Mais, pour les Congolais ce n’est ni la précipitation, ni l’urgence de la situation qui aurait fait que les compilateurs de le Cenei se soient trompés.

Dieu avait bien voulu leur retirer l’intelligence pendant les calculs pour les « confondre » par les Congolais.

Ne dit-on pas que quand Dieu veut punir un roi, il commence par lui retirer la sagesse ?

Les Congolais ont donc vite constaté le déséquilibre entre le nombre d’inscrits qui est de 2.542.578 ; de votants, 1.719.538 soit 67,55% et des suffrages exprimés 1.763.343 voix.

Malheureusement, le nombre de voix exprimées (1.763.343) est au-dessus du nombre de votants (1.719.538). 43.805 voix fantômes se seraient ajoutées sur la liste des suffrages exprimés.

Même la somme totale des pourcentages des voix ne fait pas 100%. 0,03% ne sont pas pris en compte.

Mais, il faut aussi dire que les procès verbaux ramenés dans les quartiers généraux des candidats à cette élection, donnent d’autres résultats.

Guy Brice Parfait Kolelas est en tête avec 35,3%, suivi de Mathias Dzon, 31,5%. Les deux candidats devraient donc aller au deuxième tour.

Denis Sassou Nguesso viendrait après Albert Oniangue, et serait descendu à 2% par rapport à ses résultats (8%) obtenus pendant l’élection présidentielle de 2016.

Une ambiance morose au palais

Cependant, malgré le fait que les résultats étaient connus d’avance par Denis Sassou Nguesso (puisque le holdup électoral était programmé, et le ministre de l’Intérieur avait été reçu à Oyo par Denis Sassou Nguesso, avant la proclamation ) l’atmosphère morale dans laquelle s’est passée l’attente n’était pas rassurante. Elle n’a pas rimé avec la victoire.
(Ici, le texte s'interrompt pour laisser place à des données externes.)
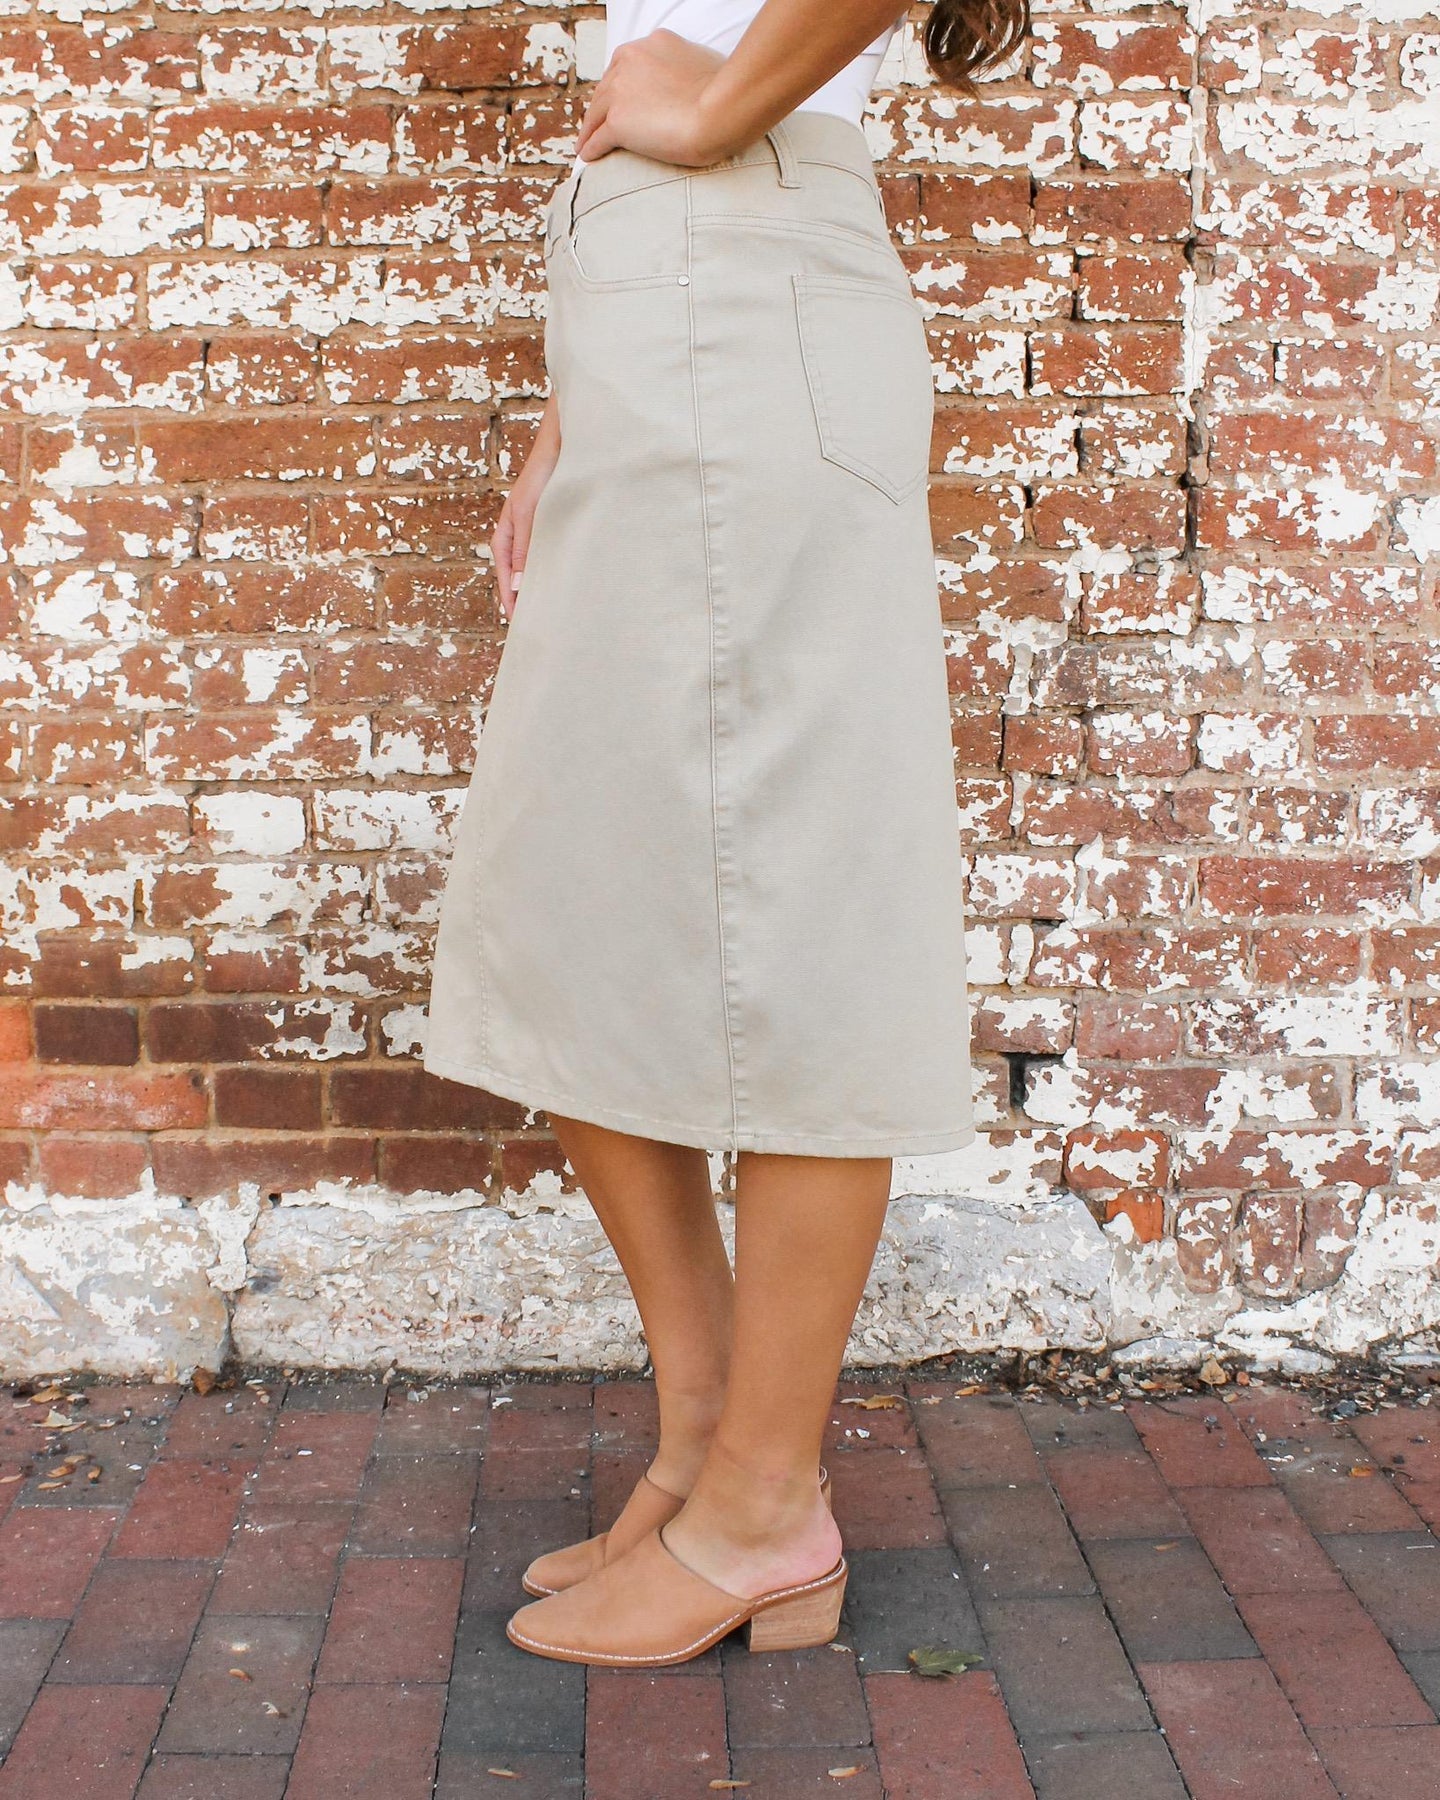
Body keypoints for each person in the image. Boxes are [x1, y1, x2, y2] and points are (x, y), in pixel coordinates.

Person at [421, 0, 1030, 1667]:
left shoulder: (731, 126)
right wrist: (568, 415)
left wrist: (711, 113)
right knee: (566, 894)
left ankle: (765, 1510)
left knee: (805, 912)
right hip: (662, 331)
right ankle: (705, 1435)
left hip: (748, 295)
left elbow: (706, 85)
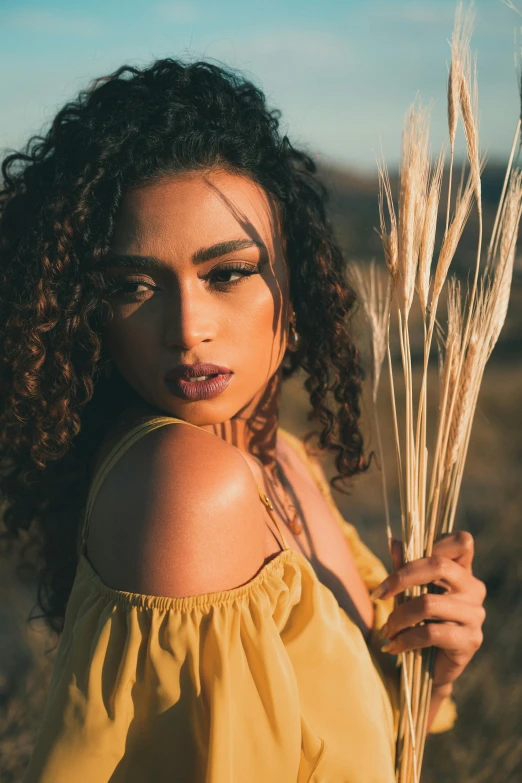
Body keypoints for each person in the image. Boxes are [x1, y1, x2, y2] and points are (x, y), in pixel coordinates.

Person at [0, 58, 485, 782]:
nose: (189, 327)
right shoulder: (191, 487)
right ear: (88, 312)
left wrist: (434, 673)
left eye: (227, 272)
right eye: (133, 283)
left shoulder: (283, 459)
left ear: (296, 280)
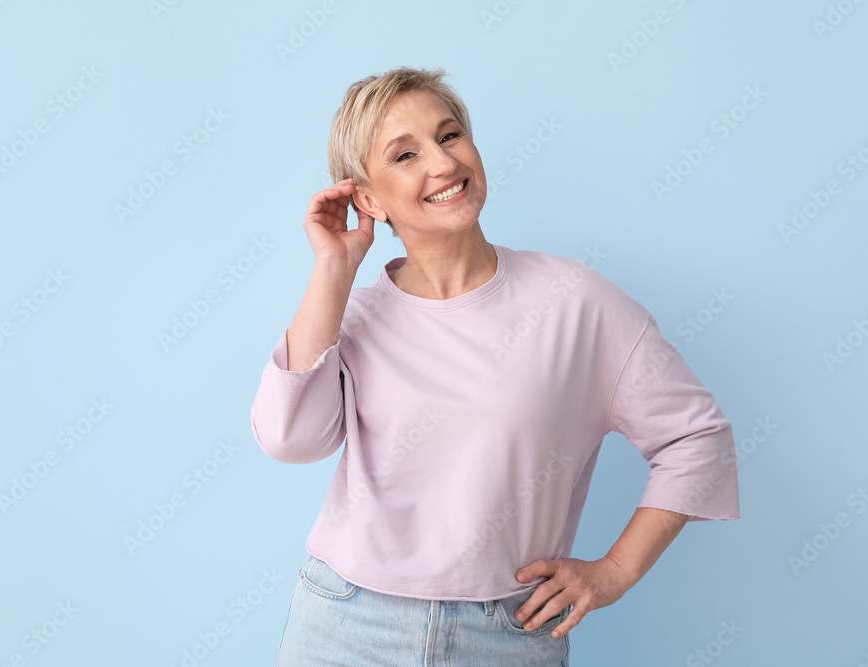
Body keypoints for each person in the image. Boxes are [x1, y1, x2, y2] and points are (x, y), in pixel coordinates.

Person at [250, 66, 740, 666]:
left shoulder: (575, 301)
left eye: (450, 135)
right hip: (347, 625)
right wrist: (332, 268)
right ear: (368, 197)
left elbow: (697, 438)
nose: (443, 163)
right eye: (405, 154)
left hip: (507, 633)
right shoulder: (350, 311)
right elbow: (289, 439)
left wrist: (614, 571)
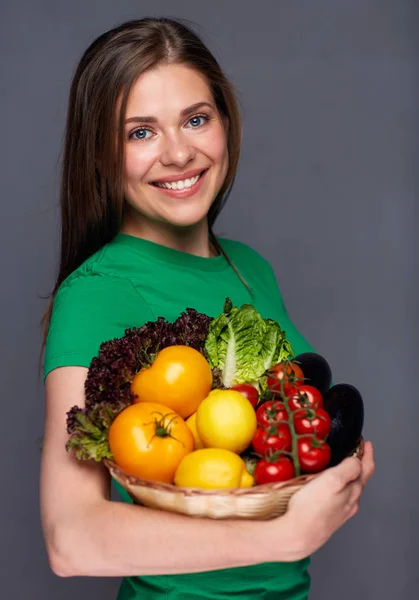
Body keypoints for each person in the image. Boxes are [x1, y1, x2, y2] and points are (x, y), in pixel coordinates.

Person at [40, 16, 375, 600]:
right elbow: (72, 537)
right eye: (139, 133)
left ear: (225, 123)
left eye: (196, 119)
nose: (178, 153)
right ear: (99, 151)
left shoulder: (250, 267)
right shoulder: (97, 291)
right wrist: (285, 538)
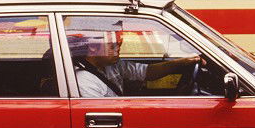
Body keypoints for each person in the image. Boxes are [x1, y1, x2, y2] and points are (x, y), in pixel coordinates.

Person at [72, 29, 201, 97]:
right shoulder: (84, 81)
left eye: (118, 45)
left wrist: (182, 62)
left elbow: (147, 72)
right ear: (93, 48)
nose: (118, 49)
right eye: (112, 46)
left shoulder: (111, 65)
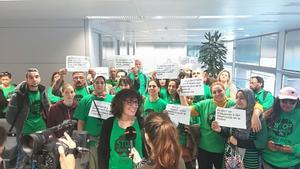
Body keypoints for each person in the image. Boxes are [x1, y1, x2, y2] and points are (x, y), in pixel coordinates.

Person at [211, 89, 267, 169]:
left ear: (249, 99)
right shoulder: (232, 112)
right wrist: (219, 130)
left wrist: (238, 142)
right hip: (232, 156)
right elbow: (228, 135)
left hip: (250, 160)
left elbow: (261, 143)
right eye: (237, 98)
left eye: (242, 98)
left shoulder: (258, 118)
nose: (238, 100)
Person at [6, 68, 50, 169]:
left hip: (41, 130)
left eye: (36, 77)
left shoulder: (42, 91)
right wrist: (19, 126)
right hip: (25, 131)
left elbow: (48, 108)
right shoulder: (19, 94)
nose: (34, 79)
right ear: (26, 79)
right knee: (22, 159)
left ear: (40, 78)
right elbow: (9, 116)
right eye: (31, 77)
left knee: (40, 159)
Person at [98, 89, 147, 169]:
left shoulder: (142, 123)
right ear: (120, 104)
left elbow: (148, 153)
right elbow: (102, 152)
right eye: (129, 102)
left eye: (135, 102)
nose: (134, 105)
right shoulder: (109, 123)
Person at [73, 75, 113, 169]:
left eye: (102, 83)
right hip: (92, 140)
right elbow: (81, 122)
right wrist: (81, 140)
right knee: (93, 164)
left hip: (107, 139)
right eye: (97, 82)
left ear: (105, 85)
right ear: (93, 84)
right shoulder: (85, 100)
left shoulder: (112, 100)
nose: (99, 85)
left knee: (106, 163)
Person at [262, 87, 300, 169]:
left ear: (297, 102)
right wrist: (266, 143)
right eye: (284, 101)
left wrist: (294, 149)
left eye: (292, 102)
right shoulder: (269, 113)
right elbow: (261, 135)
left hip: (291, 163)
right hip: (268, 160)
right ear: (279, 100)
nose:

On voit sur cette image un Denis Sassou Nguesso craintif et plein d’incertitude.

Mais, c’est son épouse, Antoinette Sassou Nguesso qui confirme bien l’ambiance morose qui a régné au palais.

Aussi, aucune bouteille de champagne sur la tablette dans ces hauts-lieux réputés pour ses orgies impériales.

Pas de refrain « Otchombe swa ye, boma ye ! » Justes des chuchotements du ministre d’Etat, le ministre Firmin Ayessa, le dragon qui a craché le tonnerre et le feu.